● **Okunacak Metin**
....................
CHP ve AKP arasındaki hakarete varan çekişmeler artık hepimiz için
sıradan bir durum oldu. Ancak geçmişe ve bu tartışmaların
etkilerine baktığımızda bu çatışmalarında hiç de samimi
olmadıklarını, danışıklı dövüştüklerini görüyoruz.
Beni az-çok tanıyanlar, partiler üstü bir siyaset anlayışım
olduğunu bilirler. Herhangi bir parti taraftarlığım yoktur. O
yüzden eleştirilerimde objektif olacağım şimdiden bilinsin
istedim.
Geçmişe baktığımızda, CHP yönetimlerinin de AKP diktatöryasını
aratmadığını görebiliriz. Sadece görüş farklılığı olan bu iki
zihniyet, pratikte ise aynı yöntemleri tercih etmiştir. Katı
kanunlar, ağır uygulamalar, karşı görüş taraftarlarının üzerine
üzerine gitmek gibi. Bu yüzden iki tarafında birbirlerini
eleştirmek gibi bir şansı yoktur. Çünkü CHP'liler bilmelidir ki,
AKP'yi doğuran kendi yaptıklarıdır.
....................
● **Verilen Bilgiler**
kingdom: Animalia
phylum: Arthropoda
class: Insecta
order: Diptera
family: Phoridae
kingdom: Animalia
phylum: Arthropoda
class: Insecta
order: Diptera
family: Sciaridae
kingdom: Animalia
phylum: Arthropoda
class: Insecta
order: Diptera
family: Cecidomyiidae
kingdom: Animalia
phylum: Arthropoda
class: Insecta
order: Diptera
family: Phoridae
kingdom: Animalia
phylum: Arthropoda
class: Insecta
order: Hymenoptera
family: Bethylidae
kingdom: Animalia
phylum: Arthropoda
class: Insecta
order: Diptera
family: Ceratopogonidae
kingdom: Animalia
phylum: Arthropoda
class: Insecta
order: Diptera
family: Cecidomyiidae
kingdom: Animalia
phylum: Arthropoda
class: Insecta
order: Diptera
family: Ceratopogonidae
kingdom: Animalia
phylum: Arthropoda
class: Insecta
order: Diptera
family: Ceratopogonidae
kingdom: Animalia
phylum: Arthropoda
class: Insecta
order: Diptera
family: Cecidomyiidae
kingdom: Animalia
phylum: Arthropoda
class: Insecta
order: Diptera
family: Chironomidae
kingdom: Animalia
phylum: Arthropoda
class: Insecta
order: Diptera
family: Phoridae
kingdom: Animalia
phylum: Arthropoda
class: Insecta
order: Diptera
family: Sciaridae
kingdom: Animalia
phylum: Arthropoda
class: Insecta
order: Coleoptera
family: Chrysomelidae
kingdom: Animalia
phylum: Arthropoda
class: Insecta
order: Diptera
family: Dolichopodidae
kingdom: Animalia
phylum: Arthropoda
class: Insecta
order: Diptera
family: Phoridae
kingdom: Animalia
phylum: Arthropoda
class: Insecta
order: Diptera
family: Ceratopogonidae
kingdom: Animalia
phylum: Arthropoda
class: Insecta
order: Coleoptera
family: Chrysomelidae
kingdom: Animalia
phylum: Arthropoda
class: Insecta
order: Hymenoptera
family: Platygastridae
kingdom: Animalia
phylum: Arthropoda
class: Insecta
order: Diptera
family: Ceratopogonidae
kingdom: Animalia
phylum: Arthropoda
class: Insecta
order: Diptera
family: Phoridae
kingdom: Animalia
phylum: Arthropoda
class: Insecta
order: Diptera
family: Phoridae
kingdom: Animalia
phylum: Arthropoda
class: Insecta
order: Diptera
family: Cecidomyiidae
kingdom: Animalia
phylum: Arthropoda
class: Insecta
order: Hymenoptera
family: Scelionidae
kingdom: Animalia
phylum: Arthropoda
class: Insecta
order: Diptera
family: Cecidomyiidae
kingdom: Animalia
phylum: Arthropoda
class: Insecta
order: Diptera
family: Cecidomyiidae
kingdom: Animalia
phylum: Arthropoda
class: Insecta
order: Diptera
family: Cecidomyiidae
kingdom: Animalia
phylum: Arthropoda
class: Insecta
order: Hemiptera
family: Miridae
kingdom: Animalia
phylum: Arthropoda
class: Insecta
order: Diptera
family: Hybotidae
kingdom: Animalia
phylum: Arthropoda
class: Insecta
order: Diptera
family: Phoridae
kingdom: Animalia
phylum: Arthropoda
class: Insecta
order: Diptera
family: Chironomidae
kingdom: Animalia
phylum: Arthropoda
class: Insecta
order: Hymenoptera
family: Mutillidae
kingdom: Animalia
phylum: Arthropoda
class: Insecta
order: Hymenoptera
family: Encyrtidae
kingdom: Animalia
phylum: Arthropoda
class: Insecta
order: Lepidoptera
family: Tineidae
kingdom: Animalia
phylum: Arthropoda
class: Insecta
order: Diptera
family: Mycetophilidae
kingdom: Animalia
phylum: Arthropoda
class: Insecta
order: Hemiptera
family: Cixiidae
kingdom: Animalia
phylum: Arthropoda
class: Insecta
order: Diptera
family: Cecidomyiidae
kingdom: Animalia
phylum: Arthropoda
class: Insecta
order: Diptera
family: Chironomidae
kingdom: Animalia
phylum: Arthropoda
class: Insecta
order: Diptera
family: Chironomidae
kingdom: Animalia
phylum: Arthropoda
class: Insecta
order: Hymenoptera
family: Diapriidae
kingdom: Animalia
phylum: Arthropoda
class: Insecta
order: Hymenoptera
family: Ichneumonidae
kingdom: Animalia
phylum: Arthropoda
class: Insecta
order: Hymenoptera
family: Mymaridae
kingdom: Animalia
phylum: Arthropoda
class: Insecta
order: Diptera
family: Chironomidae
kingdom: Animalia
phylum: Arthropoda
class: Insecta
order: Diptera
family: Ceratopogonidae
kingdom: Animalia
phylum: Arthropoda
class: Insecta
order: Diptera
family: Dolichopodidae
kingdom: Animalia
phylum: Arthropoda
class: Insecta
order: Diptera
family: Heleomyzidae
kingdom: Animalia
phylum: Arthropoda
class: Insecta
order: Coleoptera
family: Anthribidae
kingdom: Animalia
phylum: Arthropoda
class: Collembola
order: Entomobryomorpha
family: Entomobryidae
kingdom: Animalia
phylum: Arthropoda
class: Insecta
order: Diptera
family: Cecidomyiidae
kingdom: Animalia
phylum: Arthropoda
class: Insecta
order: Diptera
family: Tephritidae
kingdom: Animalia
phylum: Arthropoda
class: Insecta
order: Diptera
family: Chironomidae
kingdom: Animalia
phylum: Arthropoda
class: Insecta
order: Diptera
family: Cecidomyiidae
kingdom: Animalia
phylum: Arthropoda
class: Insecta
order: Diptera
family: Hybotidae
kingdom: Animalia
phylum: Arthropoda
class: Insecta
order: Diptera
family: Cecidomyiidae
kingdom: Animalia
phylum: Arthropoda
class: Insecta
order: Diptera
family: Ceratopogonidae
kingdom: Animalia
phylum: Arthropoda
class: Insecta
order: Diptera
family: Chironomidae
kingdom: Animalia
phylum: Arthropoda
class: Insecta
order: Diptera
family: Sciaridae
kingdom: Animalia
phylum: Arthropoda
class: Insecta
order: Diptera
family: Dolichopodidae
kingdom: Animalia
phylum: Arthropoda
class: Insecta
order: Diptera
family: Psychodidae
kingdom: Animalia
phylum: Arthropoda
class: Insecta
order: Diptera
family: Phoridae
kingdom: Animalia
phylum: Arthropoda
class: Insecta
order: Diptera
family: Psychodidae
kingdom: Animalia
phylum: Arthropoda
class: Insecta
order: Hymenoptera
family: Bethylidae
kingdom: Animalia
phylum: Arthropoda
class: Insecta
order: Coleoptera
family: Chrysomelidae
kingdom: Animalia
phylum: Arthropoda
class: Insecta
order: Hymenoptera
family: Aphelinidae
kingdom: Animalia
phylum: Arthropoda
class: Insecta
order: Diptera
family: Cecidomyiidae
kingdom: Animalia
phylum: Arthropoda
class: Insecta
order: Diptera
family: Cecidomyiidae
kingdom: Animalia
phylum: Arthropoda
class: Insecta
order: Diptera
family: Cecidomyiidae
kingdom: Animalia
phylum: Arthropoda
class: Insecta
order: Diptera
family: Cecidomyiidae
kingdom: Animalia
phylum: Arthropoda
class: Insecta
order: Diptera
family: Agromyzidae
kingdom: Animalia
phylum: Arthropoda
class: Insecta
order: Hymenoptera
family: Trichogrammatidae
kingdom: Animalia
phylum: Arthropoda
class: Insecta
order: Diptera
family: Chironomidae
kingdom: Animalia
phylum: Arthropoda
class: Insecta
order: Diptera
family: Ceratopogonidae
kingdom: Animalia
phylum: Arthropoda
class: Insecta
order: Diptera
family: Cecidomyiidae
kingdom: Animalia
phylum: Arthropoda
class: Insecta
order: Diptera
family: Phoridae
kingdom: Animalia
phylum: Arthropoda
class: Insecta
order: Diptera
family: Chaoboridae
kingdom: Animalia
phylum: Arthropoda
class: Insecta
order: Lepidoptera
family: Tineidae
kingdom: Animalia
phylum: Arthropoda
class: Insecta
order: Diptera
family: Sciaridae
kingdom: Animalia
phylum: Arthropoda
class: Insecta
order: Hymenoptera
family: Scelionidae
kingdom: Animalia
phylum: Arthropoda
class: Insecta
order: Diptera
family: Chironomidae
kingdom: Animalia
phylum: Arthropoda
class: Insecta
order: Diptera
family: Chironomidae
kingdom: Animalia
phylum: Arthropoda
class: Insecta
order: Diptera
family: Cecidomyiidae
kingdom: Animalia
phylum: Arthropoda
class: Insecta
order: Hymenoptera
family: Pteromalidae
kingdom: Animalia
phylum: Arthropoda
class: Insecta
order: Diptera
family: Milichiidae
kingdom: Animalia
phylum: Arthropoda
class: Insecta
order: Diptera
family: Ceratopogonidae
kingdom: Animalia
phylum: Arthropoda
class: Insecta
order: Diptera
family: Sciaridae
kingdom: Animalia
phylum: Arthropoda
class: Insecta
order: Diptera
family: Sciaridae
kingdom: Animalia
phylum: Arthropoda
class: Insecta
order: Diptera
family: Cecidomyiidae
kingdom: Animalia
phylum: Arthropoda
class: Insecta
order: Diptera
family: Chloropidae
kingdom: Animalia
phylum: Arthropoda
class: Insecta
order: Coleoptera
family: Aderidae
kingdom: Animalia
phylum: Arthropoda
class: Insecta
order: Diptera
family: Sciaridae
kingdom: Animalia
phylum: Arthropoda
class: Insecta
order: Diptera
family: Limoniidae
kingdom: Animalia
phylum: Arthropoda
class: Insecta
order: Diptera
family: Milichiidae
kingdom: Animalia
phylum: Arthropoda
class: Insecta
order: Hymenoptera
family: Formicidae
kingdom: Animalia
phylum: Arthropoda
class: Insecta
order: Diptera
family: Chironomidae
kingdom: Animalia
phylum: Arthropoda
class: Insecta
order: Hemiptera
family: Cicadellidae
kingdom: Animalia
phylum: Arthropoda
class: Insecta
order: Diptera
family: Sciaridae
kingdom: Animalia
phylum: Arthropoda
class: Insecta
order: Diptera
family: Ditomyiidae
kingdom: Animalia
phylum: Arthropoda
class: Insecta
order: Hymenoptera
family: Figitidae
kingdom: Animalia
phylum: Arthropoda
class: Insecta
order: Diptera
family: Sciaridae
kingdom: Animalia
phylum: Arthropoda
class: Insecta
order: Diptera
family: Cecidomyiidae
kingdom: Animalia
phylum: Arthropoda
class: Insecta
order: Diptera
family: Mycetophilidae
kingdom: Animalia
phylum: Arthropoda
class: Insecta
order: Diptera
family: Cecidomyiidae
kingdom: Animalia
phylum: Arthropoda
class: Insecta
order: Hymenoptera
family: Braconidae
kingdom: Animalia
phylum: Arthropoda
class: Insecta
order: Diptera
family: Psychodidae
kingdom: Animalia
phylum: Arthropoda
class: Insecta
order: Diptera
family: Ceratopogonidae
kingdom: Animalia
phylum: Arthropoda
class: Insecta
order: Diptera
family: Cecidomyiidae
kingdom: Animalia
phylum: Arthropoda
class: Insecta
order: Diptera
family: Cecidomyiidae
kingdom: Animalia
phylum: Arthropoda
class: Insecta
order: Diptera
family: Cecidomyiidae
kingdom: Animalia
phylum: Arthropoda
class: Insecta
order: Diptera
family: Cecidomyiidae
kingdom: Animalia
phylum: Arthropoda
....................
● **Yönergeler**
• a. Okunacak metne göre aşağıdaki soruları cevaplayın:
(i) Yazar kendi siyaset anlayışını nasıl nitelendiriyor?
(ii) Metin, CHP ile AKP'nin çekişmesini hangi ifadeyle tanımlıyor?
(iii) Metne göre AKP'yi doğuran nedir?
• b. Okunacak metinde iki zihniyetin pratikte tercih ettiği söylenen yöntemlerin hepsini sıralayın.

● **Sıralı Yanıtlar**
• a.
(i) Partiler üstü bir siyaset anlayışı
(ii) Danışıklı dövüş
(iii) CHP'lilerin kendi yaptıkları

• b.
- Katı kanunlar
- Ağır uygulamalar
- Karşı görüş taraftarlarının üzerine gitmek